▸ **What needs to be done**:
Transcribe all the data below exactly, leaving its pictures out.

(Saved entries)
== == ==

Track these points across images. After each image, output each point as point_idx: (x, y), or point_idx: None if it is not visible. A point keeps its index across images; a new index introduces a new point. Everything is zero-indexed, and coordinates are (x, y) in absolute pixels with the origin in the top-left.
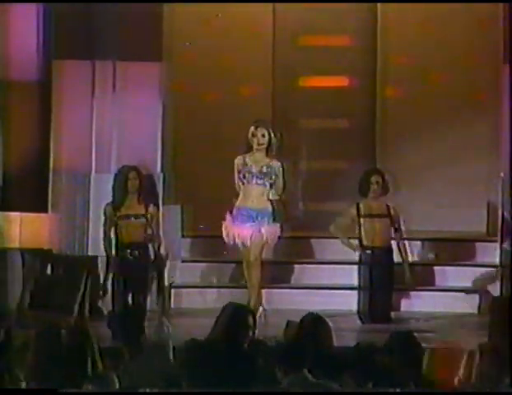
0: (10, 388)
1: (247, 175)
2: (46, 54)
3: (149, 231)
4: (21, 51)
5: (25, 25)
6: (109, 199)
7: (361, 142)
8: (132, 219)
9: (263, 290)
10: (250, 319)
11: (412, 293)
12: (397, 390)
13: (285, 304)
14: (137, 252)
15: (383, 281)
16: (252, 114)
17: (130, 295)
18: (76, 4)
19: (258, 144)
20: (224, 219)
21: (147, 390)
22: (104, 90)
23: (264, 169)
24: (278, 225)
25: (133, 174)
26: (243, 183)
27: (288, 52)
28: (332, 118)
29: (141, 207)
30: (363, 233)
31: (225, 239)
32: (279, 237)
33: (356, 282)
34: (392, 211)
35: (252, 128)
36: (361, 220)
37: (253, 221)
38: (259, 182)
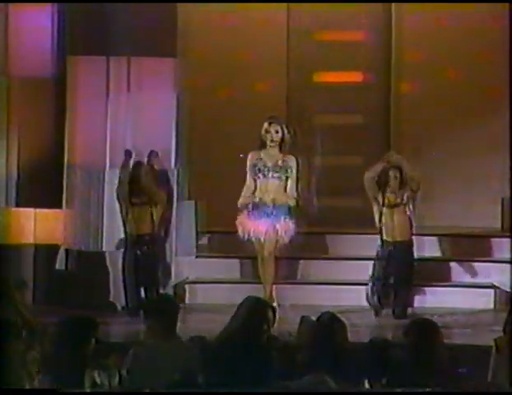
0: (10, 388)
1: (262, 169)
2: (60, 50)
3: (154, 218)
4: (36, 47)
5: (40, 21)
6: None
7: (376, 138)
8: (142, 206)
9: (278, 286)
10: (270, 314)
11: (427, 289)
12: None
13: (298, 299)
14: (145, 247)
15: (402, 276)
16: (266, 110)
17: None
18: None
19: (272, 140)
20: (239, 214)
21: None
22: (118, 85)
23: (280, 163)
24: (293, 221)
25: (139, 169)
26: (258, 178)
27: (302, 47)
28: (347, 113)
29: (148, 199)
30: (383, 226)
31: (240, 234)
32: (294, 233)
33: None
34: (405, 199)
35: (265, 124)
36: (384, 209)
37: (269, 217)
38: (275, 175)
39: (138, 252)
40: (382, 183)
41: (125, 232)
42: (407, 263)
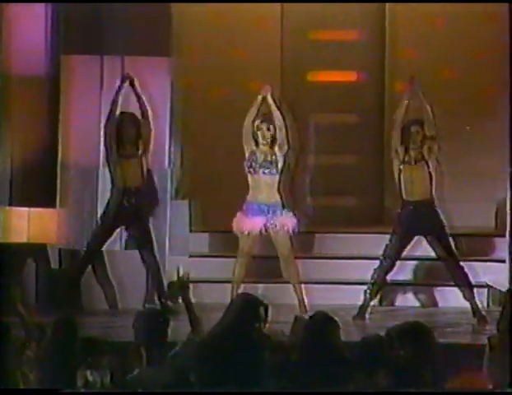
0: (10, 388)
1: (253, 165)
2: (54, 49)
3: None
4: (30, 46)
5: (34, 20)
6: None
7: (370, 137)
8: (132, 159)
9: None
10: (262, 312)
11: (420, 288)
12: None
13: (293, 298)
14: (133, 199)
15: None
16: (260, 110)
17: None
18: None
19: (263, 138)
20: (235, 214)
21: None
22: (112, 85)
23: (269, 158)
24: (291, 214)
25: (129, 120)
26: (250, 173)
27: (296, 46)
28: (341, 112)
29: (135, 149)
30: (402, 183)
31: (235, 231)
32: (297, 224)
33: (361, 276)
34: (426, 154)
35: (257, 122)
36: (401, 166)
37: (265, 216)
38: (266, 171)
39: (126, 203)
40: (404, 139)
41: (112, 185)
42: (433, 222)
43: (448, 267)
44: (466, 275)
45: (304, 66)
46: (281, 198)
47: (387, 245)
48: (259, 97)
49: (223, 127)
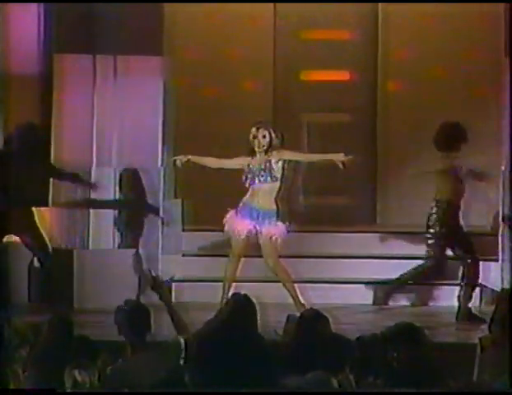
0: (10, 388)
1: (249, 176)
2: (47, 48)
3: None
4: (22, 45)
5: (26, 18)
6: (110, 193)
7: (362, 136)
8: None
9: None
10: (254, 311)
11: (411, 287)
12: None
13: (285, 298)
14: None
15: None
16: (253, 109)
17: None
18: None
19: (259, 146)
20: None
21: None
22: (104, 84)
23: (263, 166)
24: (281, 223)
25: None
26: (248, 184)
27: (289, 46)
28: (334, 112)
29: None
30: (436, 185)
31: (227, 232)
32: (286, 234)
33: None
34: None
35: (253, 130)
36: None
37: (254, 220)
38: (262, 180)
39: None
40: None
41: None
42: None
43: (464, 265)
44: (478, 275)
45: (297, 65)
46: (277, 207)
47: (428, 246)
48: None
49: (216, 125)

== == ==

▸ **Solution for this task**:
Track these points across images. After each image, output each point as point_idx: (x, y), or point_idx: None if it is not visible. A point keeps its index across images; a new index introduces a new point. Everything is zero-indexed, and coordinates are (x, y) in absolute pixels with the origin in the top-left.
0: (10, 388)
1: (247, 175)
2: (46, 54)
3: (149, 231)
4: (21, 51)
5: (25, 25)
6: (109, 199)
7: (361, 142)
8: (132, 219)
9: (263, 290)
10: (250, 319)
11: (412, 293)
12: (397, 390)
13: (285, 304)
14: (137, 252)
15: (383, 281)
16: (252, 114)
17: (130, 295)
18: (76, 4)
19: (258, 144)
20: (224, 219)
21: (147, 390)
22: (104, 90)
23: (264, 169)
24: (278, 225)
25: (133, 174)
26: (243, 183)
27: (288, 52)
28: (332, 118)
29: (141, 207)
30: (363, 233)
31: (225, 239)
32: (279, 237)
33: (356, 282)
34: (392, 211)
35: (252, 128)
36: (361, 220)
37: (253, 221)
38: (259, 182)
0: (10, 388)
1: (262, 169)
2: (60, 50)
3: (154, 218)
4: (36, 47)
5: (40, 21)
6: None
7: (376, 138)
8: (142, 206)
9: (278, 286)
10: (270, 314)
11: (427, 289)
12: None
13: (298, 299)
14: (145, 247)
15: (402, 276)
16: (266, 110)
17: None
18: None
19: (272, 140)
20: (239, 214)
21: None
22: (118, 85)
23: (280, 163)
24: (293, 221)
25: (139, 169)
26: (258, 178)
27: (302, 47)
28: (347, 113)
29: (148, 199)
30: (383, 226)
31: (240, 234)
32: (294, 233)
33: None
34: (405, 199)
35: (265, 124)
36: (384, 209)
37: (269, 217)
38: (275, 175)
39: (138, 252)
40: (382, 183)
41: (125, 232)
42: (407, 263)
0: (10, 388)
1: (253, 165)
2: (54, 49)
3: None
4: (30, 46)
5: (34, 20)
6: None
7: (370, 137)
8: (132, 159)
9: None
10: (262, 312)
11: (420, 288)
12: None
13: (293, 298)
14: (133, 199)
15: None
16: (260, 110)
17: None
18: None
19: (263, 138)
20: (235, 214)
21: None
22: (112, 85)
23: (269, 158)
24: (291, 214)
25: (129, 120)
26: (250, 173)
27: (296, 46)
28: (341, 112)
29: (135, 149)
30: (402, 183)
31: (235, 231)
32: (297, 224)
33: (361, 276)
34: (426, 154)
35: (257, 122)
36: (401, 166)
37: (265, 216)
38: (266, 171)
39: (126, 203)
40: (404, 139)
41: (112, 185)
42: (433, 222)
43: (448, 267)
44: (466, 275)
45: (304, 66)
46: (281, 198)
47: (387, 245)
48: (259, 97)
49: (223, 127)
0: (10, 388)
1: (249, 176)
2: (47, 48)
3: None
4: (22, 45)
5: (26, 18)
6: (110, 193)
7: (362, 136)
8: None
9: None
10: (254, 311)
11: (411, 287)
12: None
13: (285, 298)
14: None
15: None
16: (253, 109)
17: None
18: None
19: (259, 146)
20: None
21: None
22: (104, 84)
23: (263, 166)
24: (281, 223)
25: None
26: (248, 184)
27: (289, 46)
28: (334, 112)
29: None
30: (436, 185)
31: (227, 232)
32: (286, 234)
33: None
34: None
35: (253, 130)
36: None
37: (254, 220)
38: (262, 180)
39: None
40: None
41: None
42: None
43: (464, 265)
44: (478, 275)
45: (297, 65)
46: (277, 207)
47: (428, 246)
48: None
49: (216, 125)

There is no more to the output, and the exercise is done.